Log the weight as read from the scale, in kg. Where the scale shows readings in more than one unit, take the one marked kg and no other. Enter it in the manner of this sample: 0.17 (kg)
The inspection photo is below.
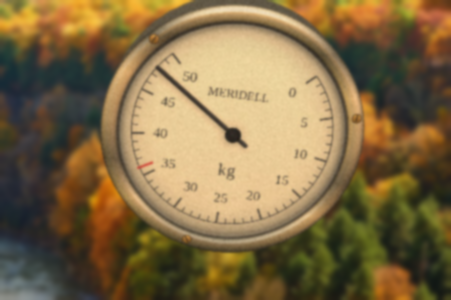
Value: 48 (kg)
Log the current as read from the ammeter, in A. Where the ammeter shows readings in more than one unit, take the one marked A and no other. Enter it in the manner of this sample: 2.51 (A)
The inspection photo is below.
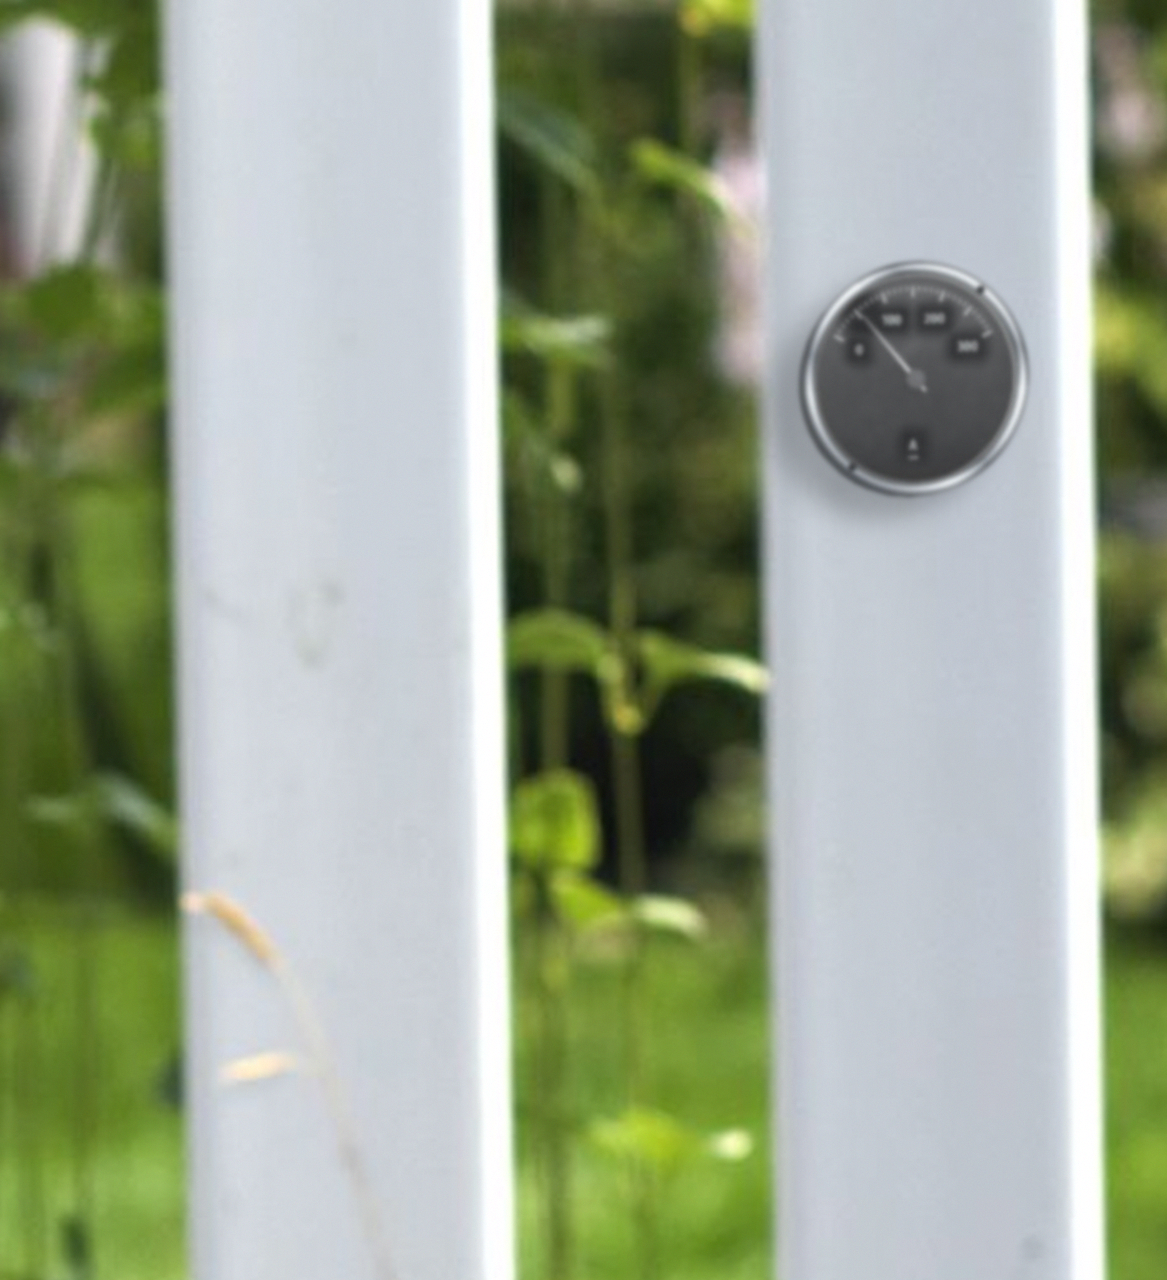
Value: 50 (A)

----

• [The problem]
Transcribe all of the lines above verbatim, omitting the pictures.

• [Final answer]
Log the weight as read from the scale, in kg. Where the scale shows readings in more than one unit, take the one marked kg and no other. Enter it in the manner of this sample: 0.17 (kg)
The inspection photo is below.
Value: 48 (kg)
Log the current as read from the ammeter, in A. Where the ammeter shows readings in more than one unit, take the one marked A and no other. Enter it in the manner of this sample: 2.51 (A)
The inspection photo is below.
Value: 50 (A)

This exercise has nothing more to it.